On 1 December 2019, Epithemiou appeared on Channel 4's Sunday Brunch but only for the start of the show when guests are introduced followed by the first cooking item which he interrupted part-way through by walking into shot to announce that he was leaving.

Angelos Epithemiou’s character and its place in English comedy history is analysed in Guy Mankowski's book Albion's Secret History: Snapshots of England's Pop Rebels and Outsiders.

==Radio==
Skinner played several roles in the BBC Radio 4 comedy series Deep Trouble, written by Ben Willbond and Jim Field Smith.
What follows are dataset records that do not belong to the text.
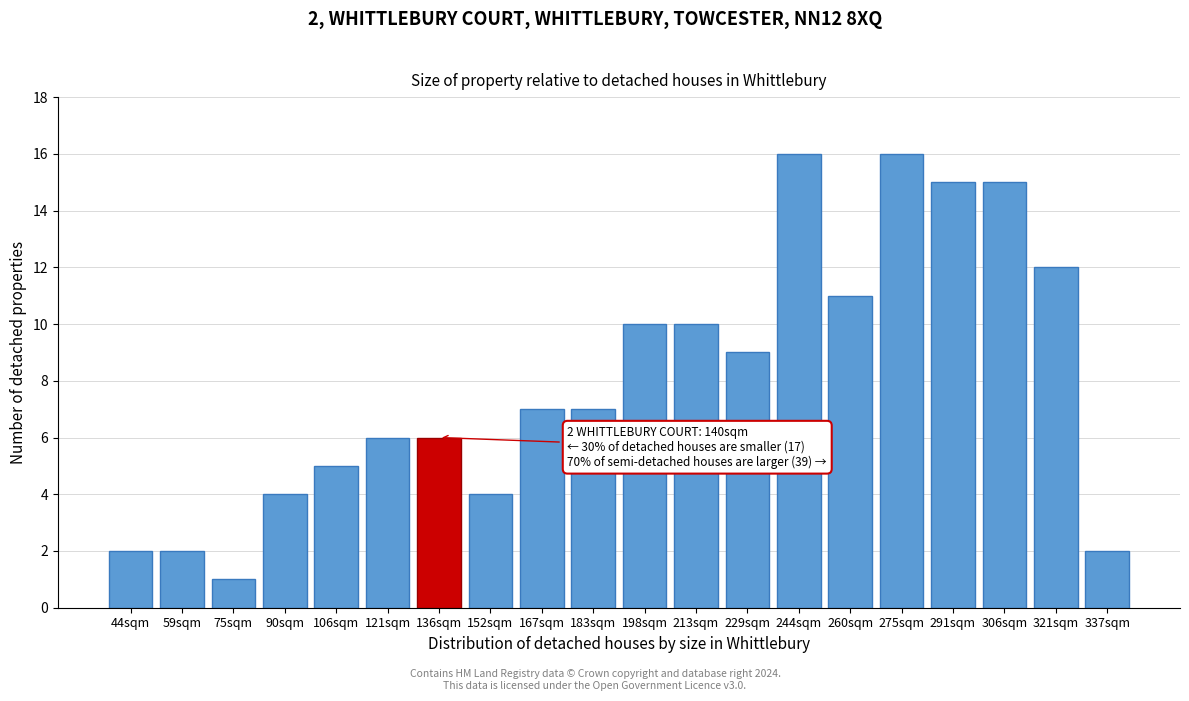

Reading left to right, transcribe all the data shown in this chart.

2	2	1	4	5	6	6	4	7	7	10	10	9	16	11	16	15	15	12	2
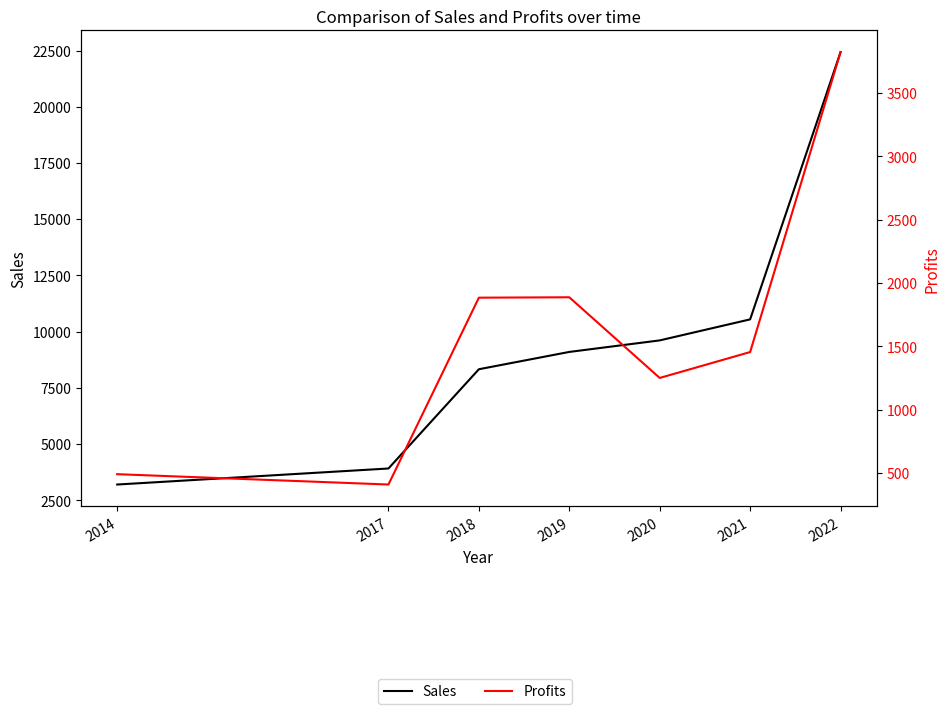

At which label does Sales first exceed 9093?

2020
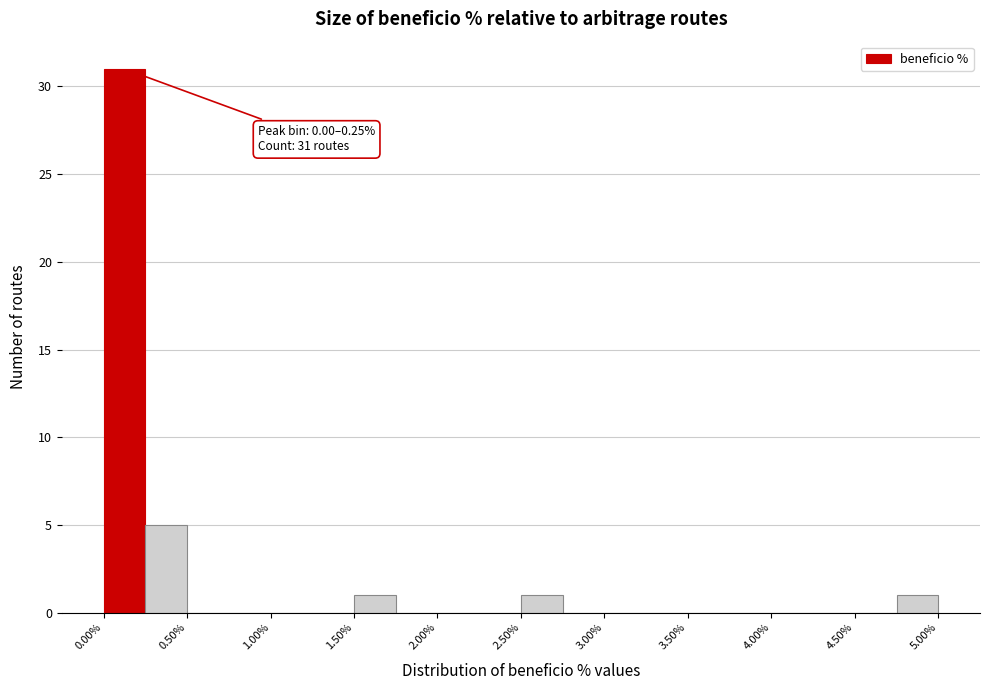

Which range on the x-axis has the tallest bar?

0.00 to 0.25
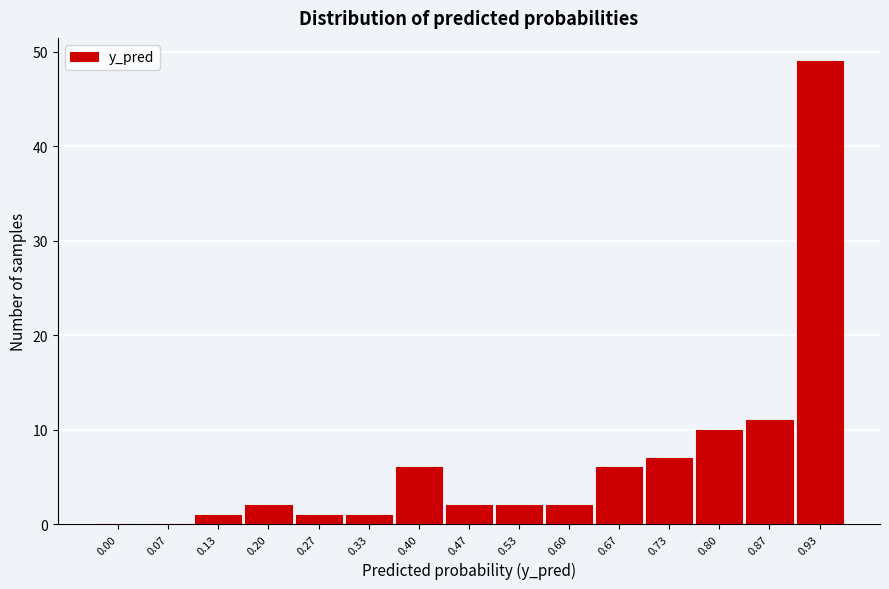

Reading left to right, transcribe all the data shown in this chart.

0.00=0	0.07=0	0.13=1	0.20=2	0.27=1	0.33=1	0.40=6	0.47=2	0.53=2	0.60=2	0.67=6	0.73=7	0.80=10	0.87=11	0.93=49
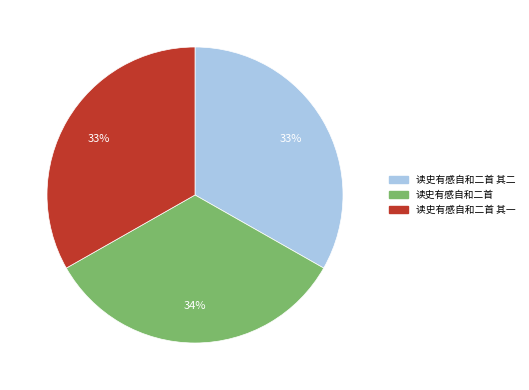

True or false: 读史有感自和二首 accounts for 34% of the total.

True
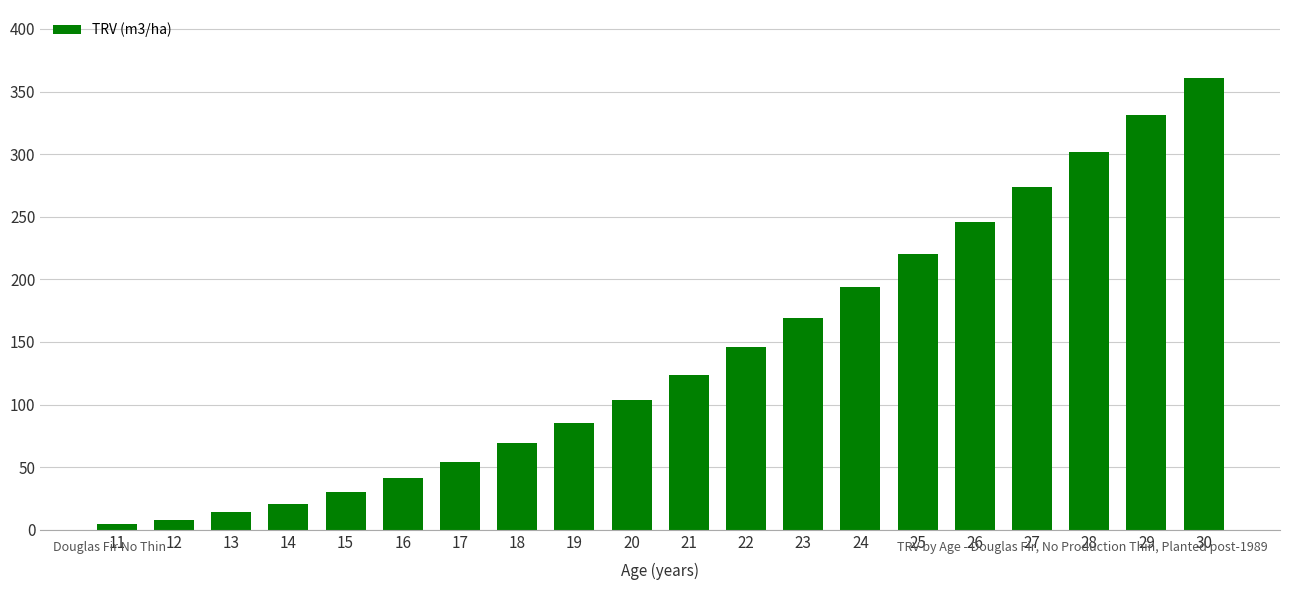

How many bars are there in total?

20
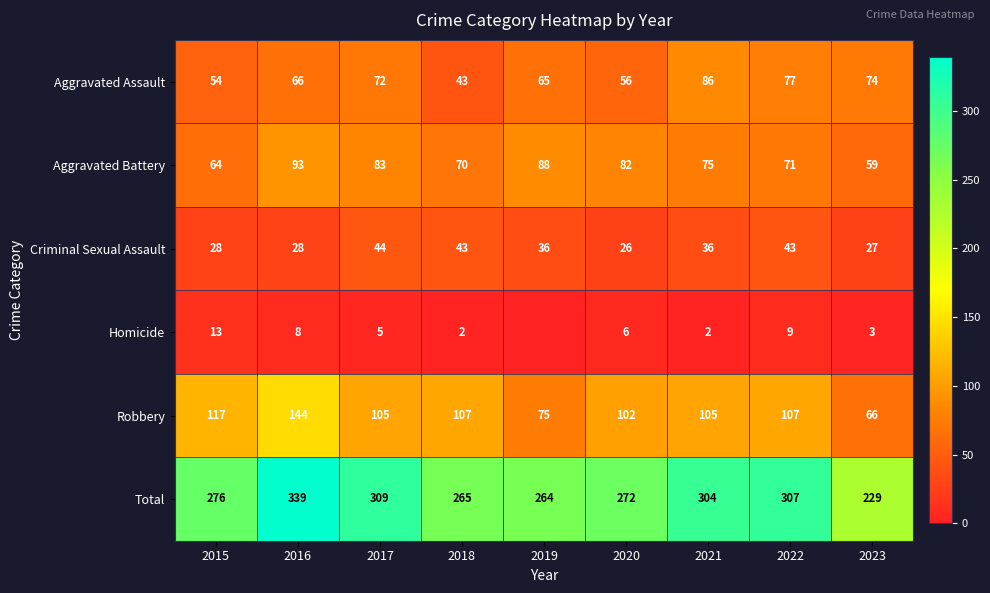

At which category is the sum across all series the highest?

2016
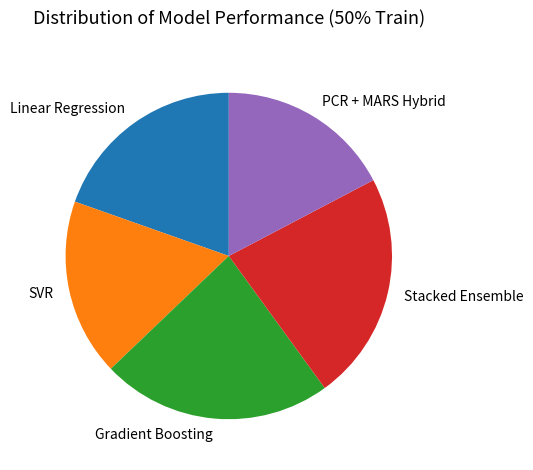

Is Linear Regression the majority of the pie?

No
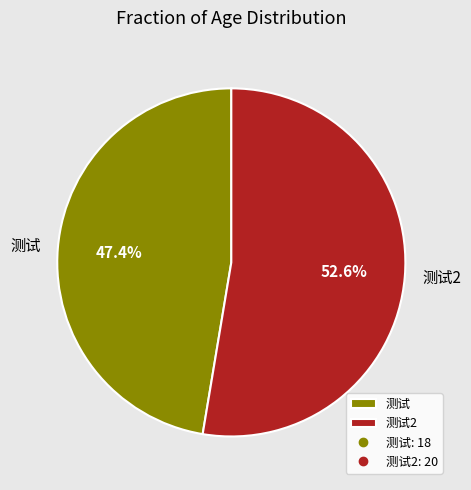

Is it true that 测试 is 61% of the pie?

False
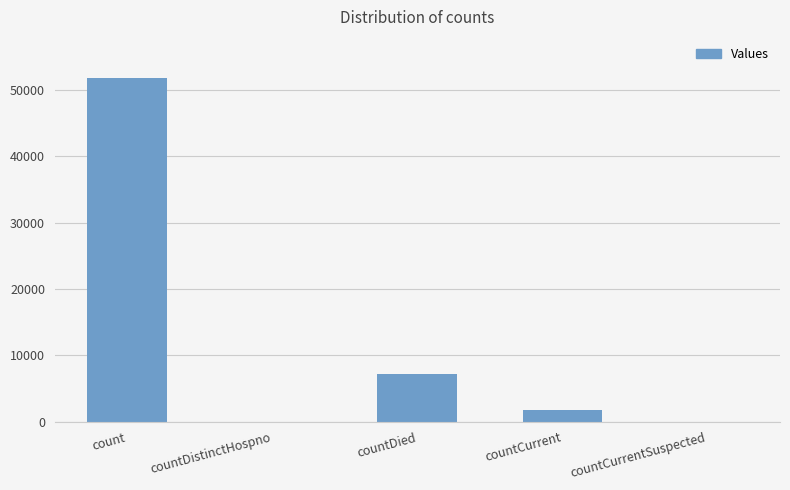

Reading left to right, transcribe all the data shown in this chart.

count=51831	countDistinctHospno=0	countDied=7209	countCurrent=1799	countCurrentSuspected=0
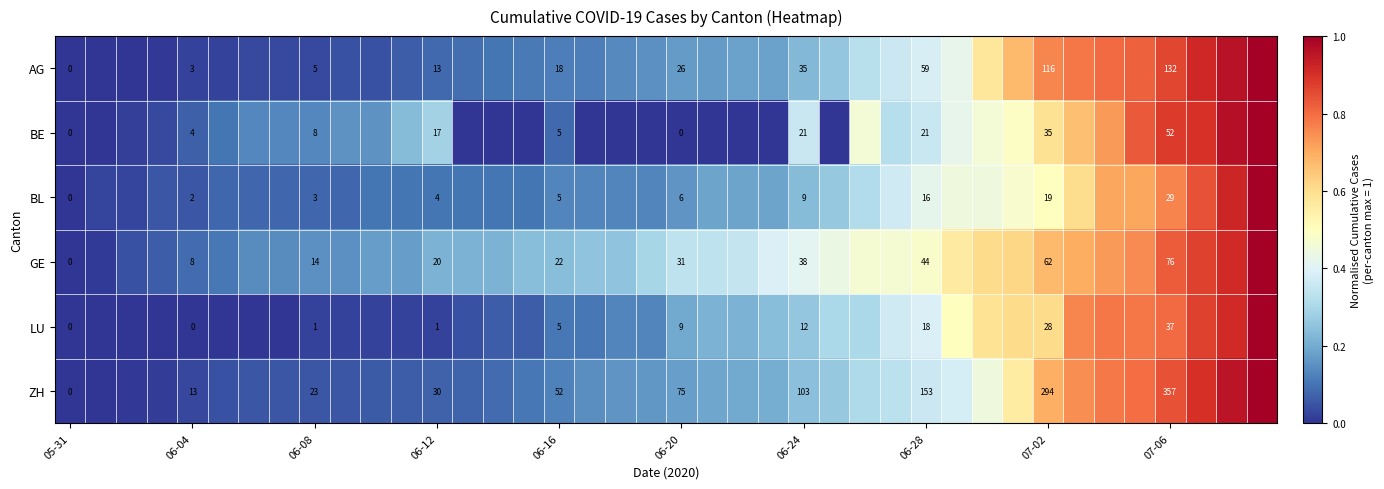

What is the maximum value shown in the chart?

1.0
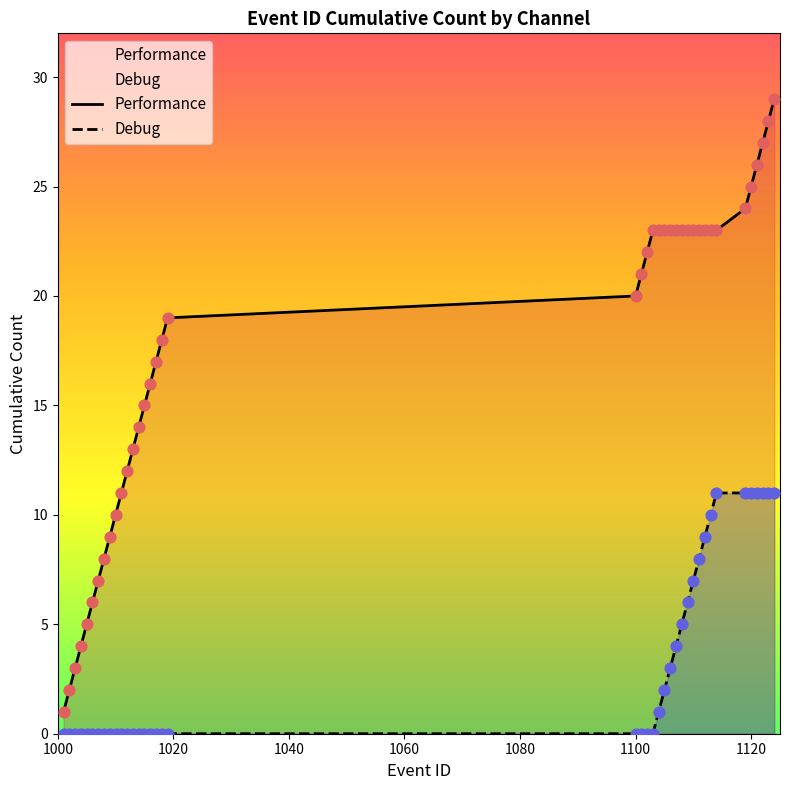

What are all the series names shown in the legend?

Performance, Debug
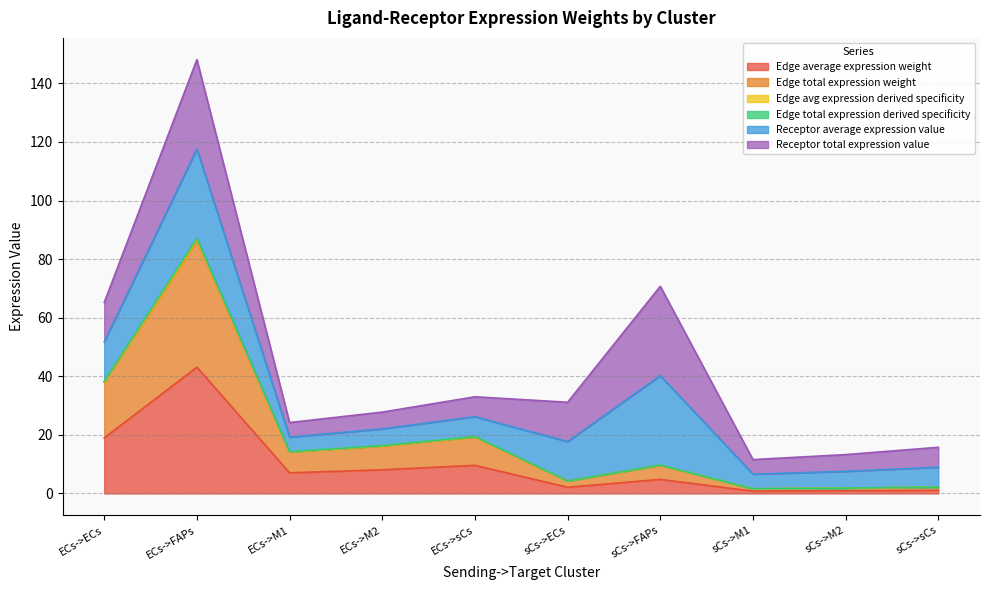

Is it true that Edge total expression derived specificity equals 0.5 at sCs->sCs?

False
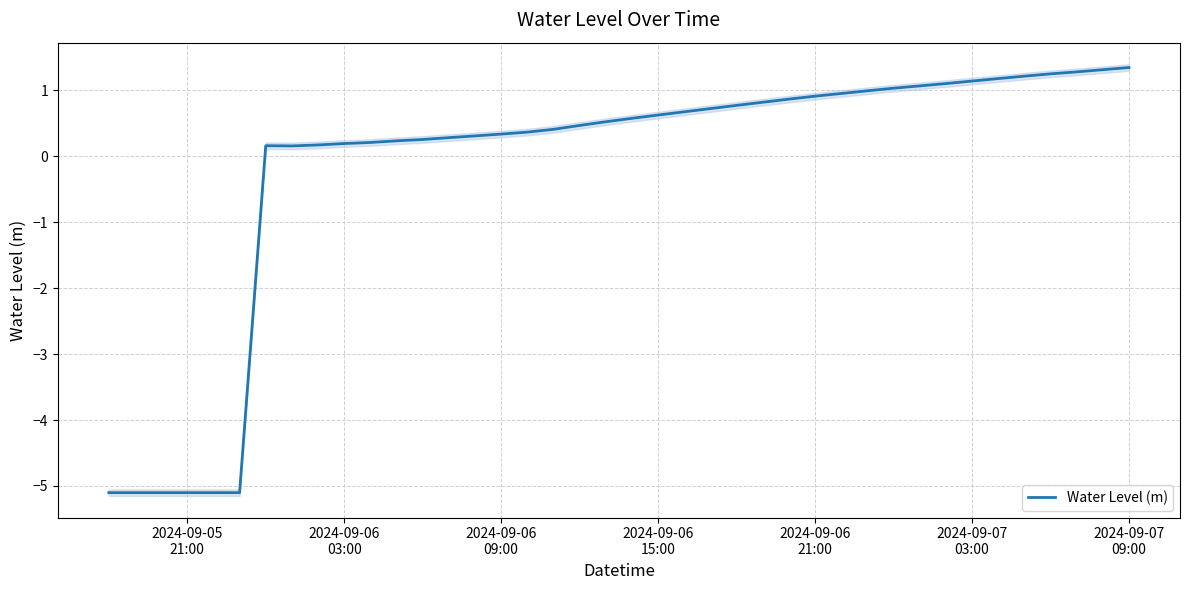

What is the highest value of the Water Level (m) series?

1.3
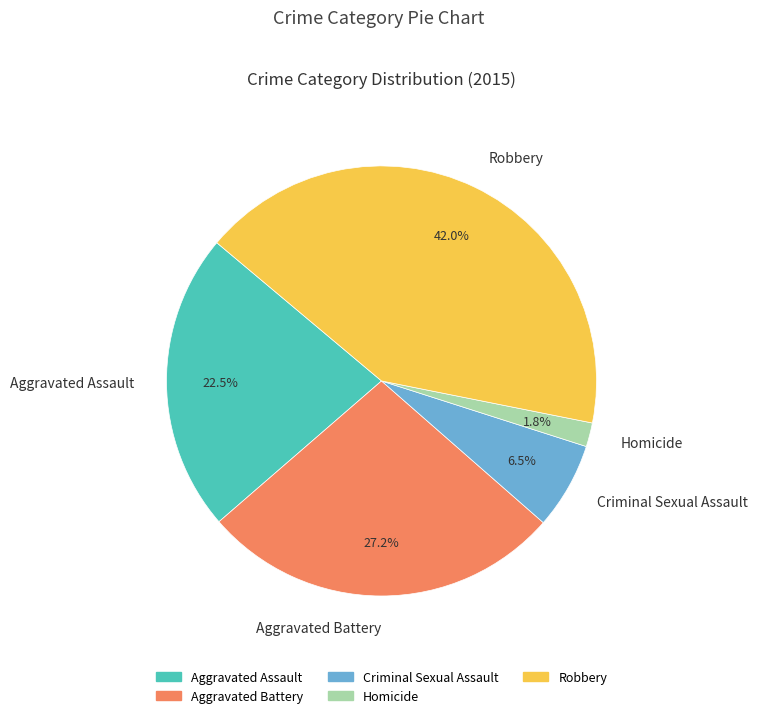

How many segments does this pie chart have?

5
In 2014, he appeared weekly on comedy internet radio station Fubar Radio alongside Barry from Watford in The Barry & Angelos Show.

==Film==
Skinner can be seen in Tim Plester's 2006 short film World of Wrestling as a fictionalised version of wrestler Dave "Fit" Finlay.

In June 2014, it was announced that Skinner would play Simmons in Ben Wheatley's upcoming film High-Rise. Skinner appeared in Swallows and Amazons alongside Andrew Scott and Rafe Spall as a Russian agent.

He also appears in the 2016 documentary Notes on Blindness as the subject, John M. Hull, in recreations.

In 2018 he was cast as 'Desk Sergeant Simon' in the Welsh black comedy film, The Toll, that was released in 2021.

In 2024, he voiced the characters Fox and Rat in animated film Fox and Hare Save the Forest. The film had its world premiere at 74th Berlin International Film Festival on 18 February.

==Stand-up DVDs==
- Angelos Epithemiou & Friends Live (21 November 2011)

==Personal life==
Skinner is married to comedian Olivia Lee. They met on a celebrity episode of Come Dine with Me, when Skinner was in character.